A Ponte Jornalismo teve acesso aos recursos ingressados no STJ e no STF. No recurso do STJ, o MP sugere que a decisão do TJ deve ser revertida porque está em “desacordo com o artigo 29 do Código Penal, que dá base legal para a condenação de réus que tenham concorrido para a prática do crime de homicídio’. E ao STF, o recurso aponta “violação do princípio constitucional que garante a soberania do júri popular”.
A reportagem da Ponte Jornalismo questionou o desembargador Ivan Sartori se ele via como constitucional anular uma decisão de júri popular. Ele não respondeu. Para os três desembargadores da 4ª Câmara Criminal, as provas do processo evidenciaram que a ação da PM foi necessária e que os policiais agiram no estrito cumprimento do dever na tentativa de controlar uma rebelião.

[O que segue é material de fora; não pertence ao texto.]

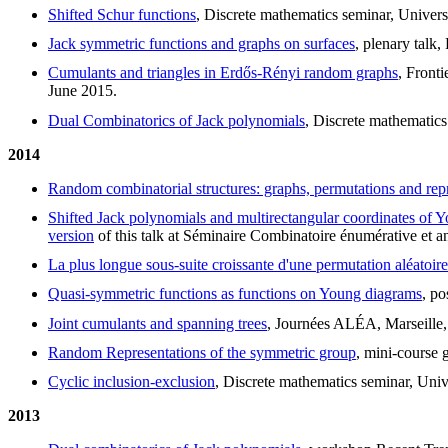
Shifted Schur functions
, Discrete mathematics seminar, Univer
Jack symmetric functions and graphs on surfaces
, plenary talk
Cumulants and triangles in Erdős-Rényi random graphs
, Front
June 2015.
Dual Combinatorics of Jack polynomials
, Discrete mathematics
2014
Random combinatorial structures: graphs, permutations and rep
Shifted Jack polynomials and multirectangular coordinates of 
version
of this talk at Séminaire Combinatoire énumérative et a
La plus longue sous-suite croissante d'une permutation aléatoire
Quasi-symmetric functions as functions on Young diagrams
, p
Joint cumulants and spanning trees
, Journées ALÉA, Marseille
Random Representations of the symmetric group
, mini-course 
Cyclic inclusion-exclusion
, Discrete mathematics seminar, Univ
2013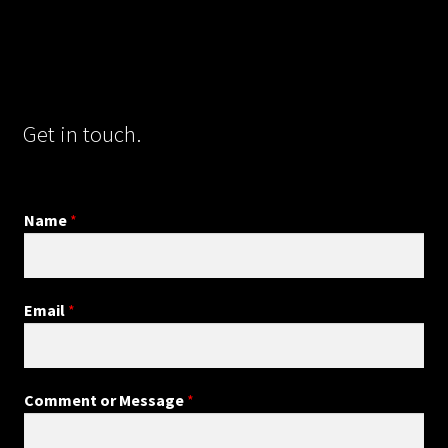
Get in touch.
Name
*
Email
*
Comment or Message
*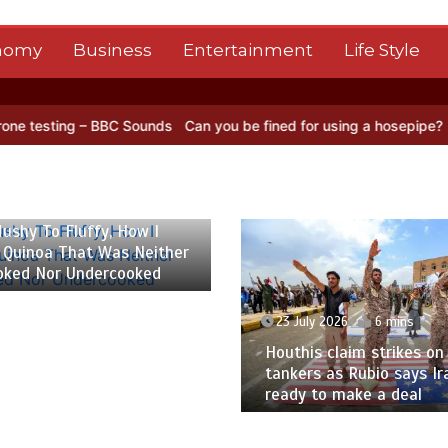
nomy
Business
Entertainment
Life Style
BBC Sounds
Can you be fined for using a hosepipe?
Nasa’s NISAR sa
 2026
6 mins
ushy To Fluffy, How I
 Quinoa That Was Neither
oked Nor Undercooked
23 July 2026
6 mins
Houthis claim strikes on 
tankers as Rubio says Ir
ready to make a deal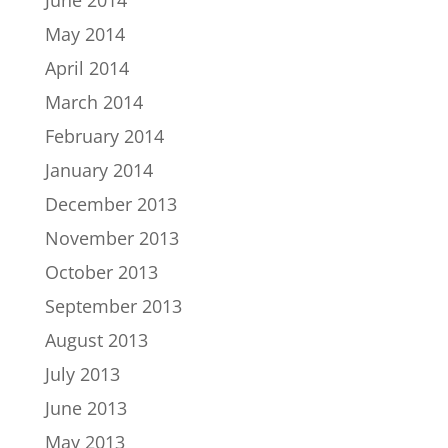
May 2014
April 2014
March 2014
February 2014
January 2014
December 2013
November 2013
October 2013
September 2013
August 2013
July 2013
June 2013
May 2013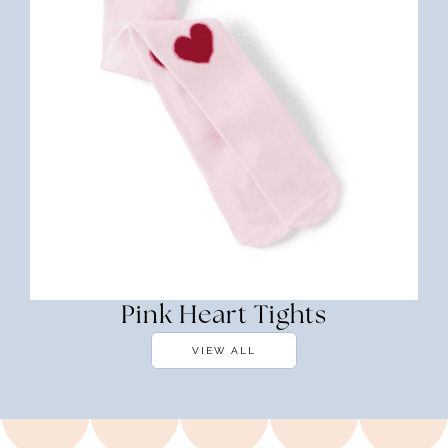
Pink Heart Tights
VIEW ALL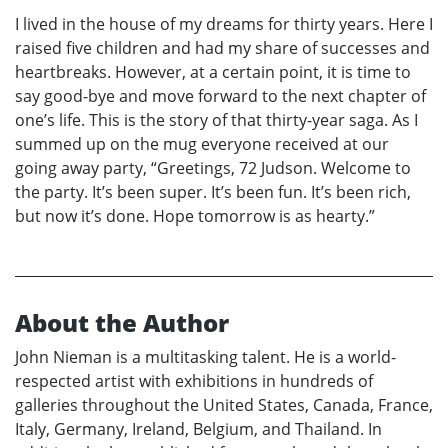
I lived in the house of my dreams for thirty years. Here I
raised five children and had my share of successes and
heartbreaks. However, at a certain point, it is time to
say good-bye and move forward to the next chapter of
one’s life. This is the story of that thirty-year saga. As I
summed up on the mug everyone received at our
going away party, “Greetings, 72 Judson. Welcome to
the party. It’s been super. It’s been fun. It’s been rich,
but now it’s done. Hope tomorrow is as hearty.”
About the Author
John Nieman is a multitasking talent. He is a world-
respected artist with exhibitions in hundreds of
galleries throughout the United States, Canada, France,
Italy, Germany, Ireland, Belgium, and Thailand. In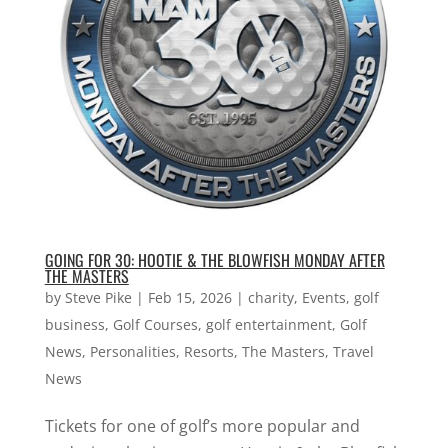
GOING FOR 30: HOOTIE & THE BLOWFISH MONDAY AFTER
THE MASTERS
by
Steve Pike
|
Feb 15, 2026
|
charity
,
Events
,
golf
business
,
Golf Courses
,
golf entertainment
,
Golf
News
,
Personalities
,
Resorts
,
The Masters
,
Travel
News
Tickets for one of golf’s more popular and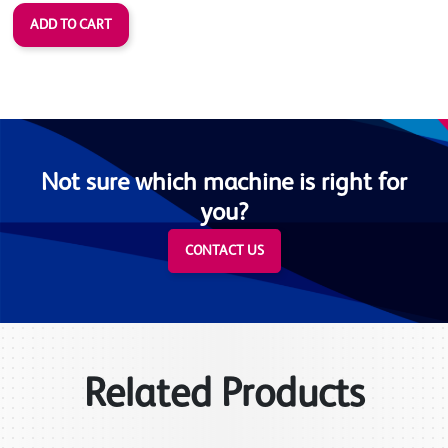
Not sure which machine is right for
you?
CONTACT US
Related Products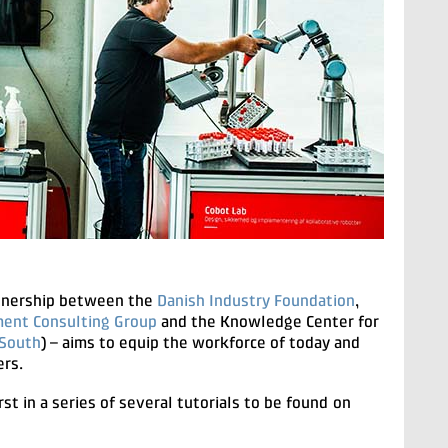
rtnership between the
Danish Industry Foundation
,
ent Consulting Group
and the Knowledge Center for
South
) – aims to equip the workforce of today and
ers.
irst in a series of several tutorials to be found on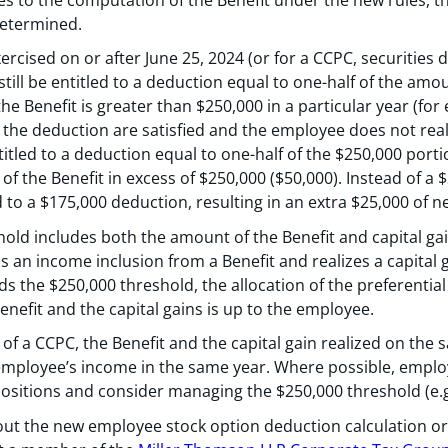
determined.
ercised on or after June 25, 2024 (or for a CCPC, securities 
till be entitled to a deduction equal to one-half of the amou
the Benefit is greater than $250,000 in a particular year (fo
or the deduction are satisfied and the employee does not reali
titled to a deduction equal to one-half of the $250,000 portio
of the Benefit in excess of $250,000 ($50,000). Instead of a
d to a $175,000 deduction, resulting in an extra $25,000 of n
hold includes both the amount of the Benefit and capital ga
as an income inclusion from a Benefit and realizes a capital 
the $250,000 threshold, the allocation of the preferential t
enefit and the capital gains is up to the employee.
of a CCPC, the Benefit and the capital gain realized on the s
 employee’s income in the same year. Where possible, empl
ositions and consider managing the $250,000 threshold (e.g.,
out the new employee stock option deduction calculation or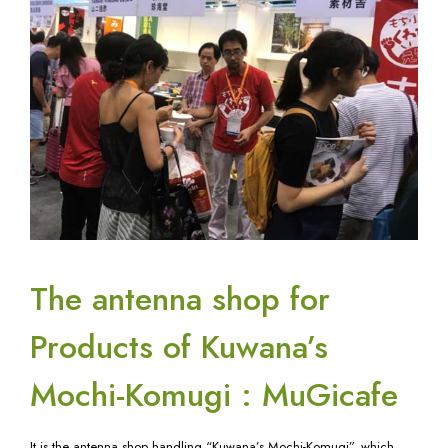
The antenna shop for
Products of Kuwana’s
Mochi-Komugi : MuGicafe
It is the antenna shop handling “Kuwana’s Mochi-Komugi”, which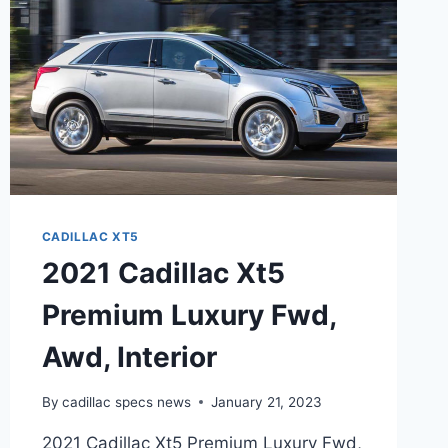
CADILLAC XT5
2021 Cadillac Xt5
Premium Luxury Fwd,
Awd, Interior
By
cadillac specs news
January 21, 2023
2021 Cadillac Xt5 Premium Luxury Fwd,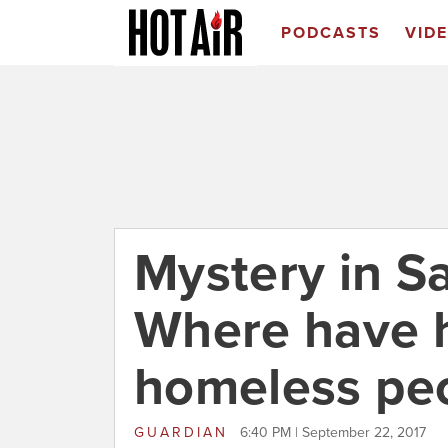
PODCASTS
VID
Mystery in Sa
Where have 
homeless pe
GUARDIAN
6:40 PM | September 22, 2017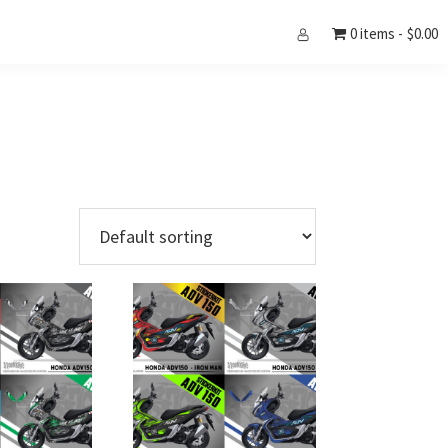
0 items
$0.00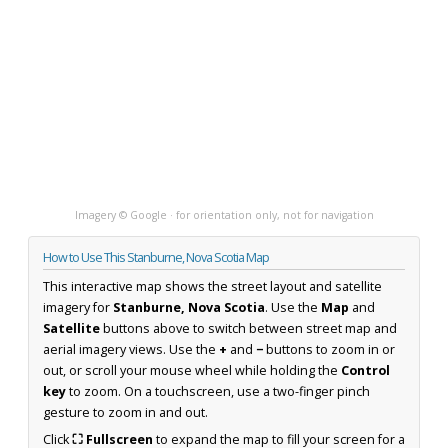
Imagery © Google · for orientation only, not for navigation
How to Use This Stanburne, Nova Scotia Map
This interactive map shows the street layout and satellite
imagery for
Stanburne, Nova Scotia
. Use the
Map
and
Satellite
buttons above to switch between street map and
aerial imagery views. Use the
+
and
−
buttons to zoom in or
out, or scroll your mouse wheel while holding the
Control
key
to zoom. On a touchscreen, use a two-finger pinch
gesture to zoom in and out.
Click
⛶ Fullscreen
to expand the map to fill your screen for a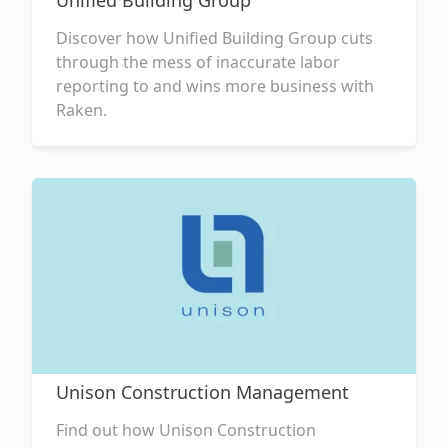
Unified Building Group
Discover how Unified Building Group cuts
through the mess of inaccurate labor
reporting to and wins more business with
Raken.
Unison Construction Management
Find out how Unison Construction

Os magistrados entenderam que não havia elementos suficientes para comprovar quais foram os crimes cometidos por cada um dos policiais. Apesar do pedido de absolvição de todos, feito por Sartori, os outros dois desembargadores pediram novos julgamentos. Os réus serão submetidos a novo julgamento pelo 2º Tribunal do Júri da Capital, ainda sem data marcada para ocorrer.
Desde a data da anulação do júri, o MP afirmou que iria entrar com um recurso no STJ e STF para recorrer da decisão do TJ – o que ocorreu quase três meses após a promessa. “Vamos recorrer ao Superior Tribunal de Justiça (STJ) e talvez também ao Supremo [Tribunal Federal] e vamos tentar reverter o resultado desse julgamento”, afirmou a procuradora de Justiça criminal, Sandra Jardim, à época. “Ele, relator, propôs algo além do que a própria defesa pedia”, disse Sandra.
Em 18 de outubro deste ano, entidades e personalidades ligadas à defesa dos Direitos Humanos no Brasil já haviam apresentado à presidente do CNJ (Conselho Nacional de Justiça), a ministra Carmen Lúcia, uma reclamação disciplinar contra o desembargador Sartori, que afirmou à Ponte que o documento era uma “medida que visava coagir os juízes”.